Job item: Count the lines in the records below that contain the string "speed", with case mattering, and give only the number.

.....

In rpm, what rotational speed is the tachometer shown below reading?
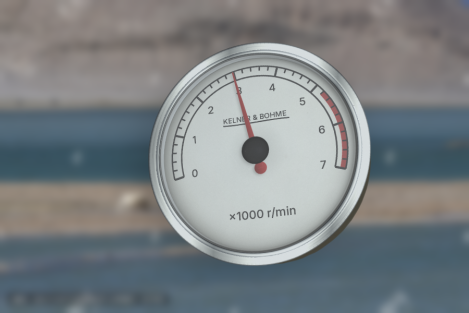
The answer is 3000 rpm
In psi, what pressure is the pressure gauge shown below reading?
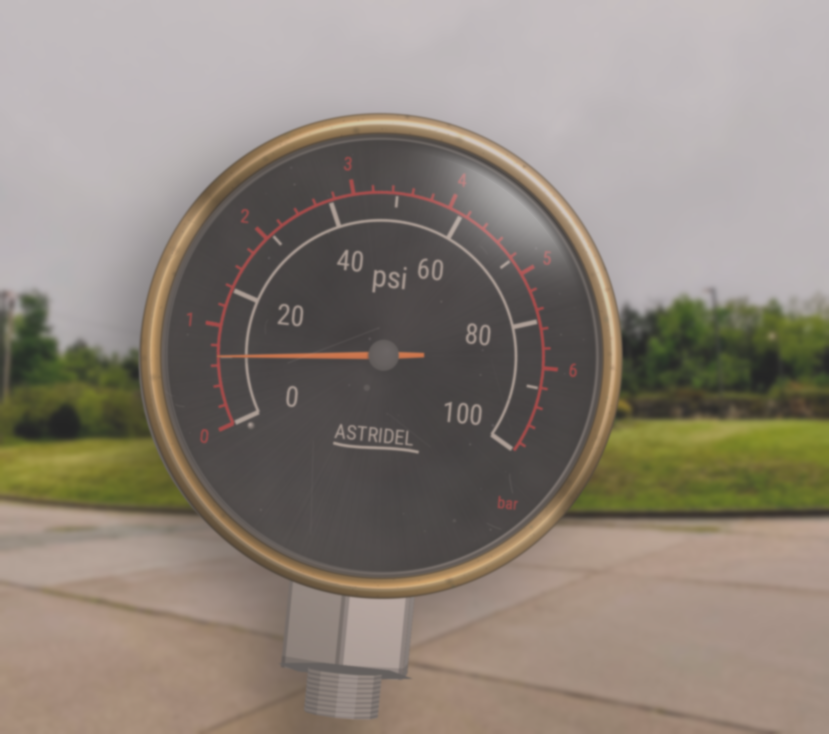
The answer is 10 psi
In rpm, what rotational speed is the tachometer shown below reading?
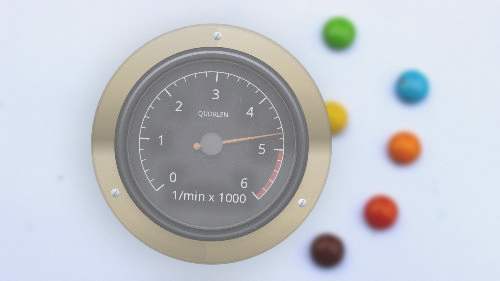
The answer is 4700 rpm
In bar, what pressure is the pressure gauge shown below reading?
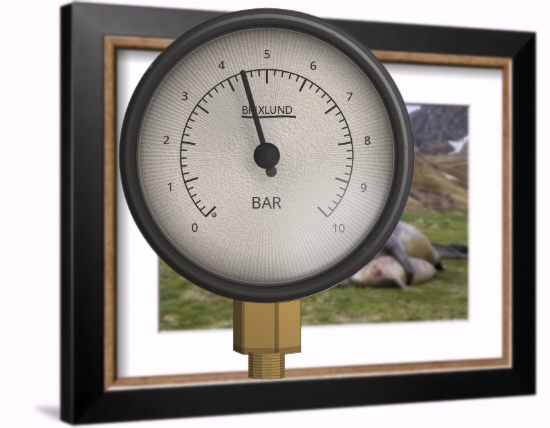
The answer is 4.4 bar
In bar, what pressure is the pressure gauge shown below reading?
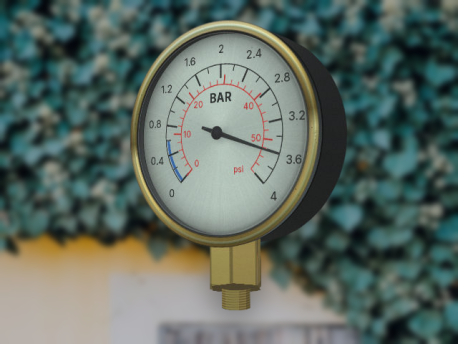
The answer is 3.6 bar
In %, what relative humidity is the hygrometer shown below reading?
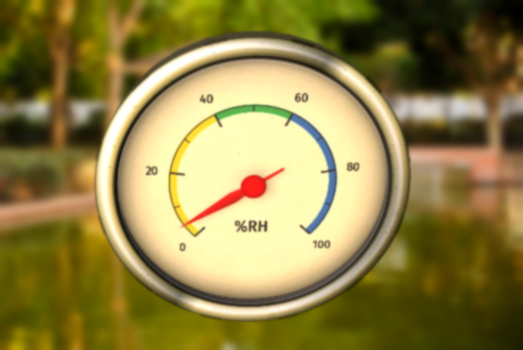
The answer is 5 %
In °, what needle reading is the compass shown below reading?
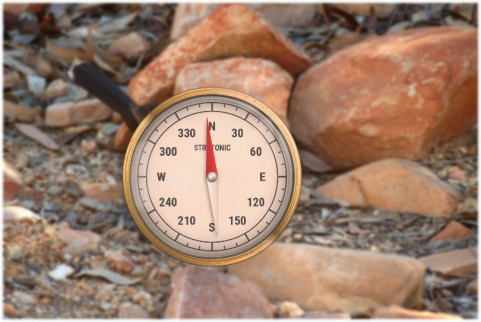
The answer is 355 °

.....

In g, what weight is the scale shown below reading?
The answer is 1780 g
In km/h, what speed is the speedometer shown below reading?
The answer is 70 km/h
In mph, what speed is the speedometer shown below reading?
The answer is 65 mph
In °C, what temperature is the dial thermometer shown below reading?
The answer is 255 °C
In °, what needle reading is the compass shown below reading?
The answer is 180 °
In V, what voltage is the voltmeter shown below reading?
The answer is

.....

Solution below: 4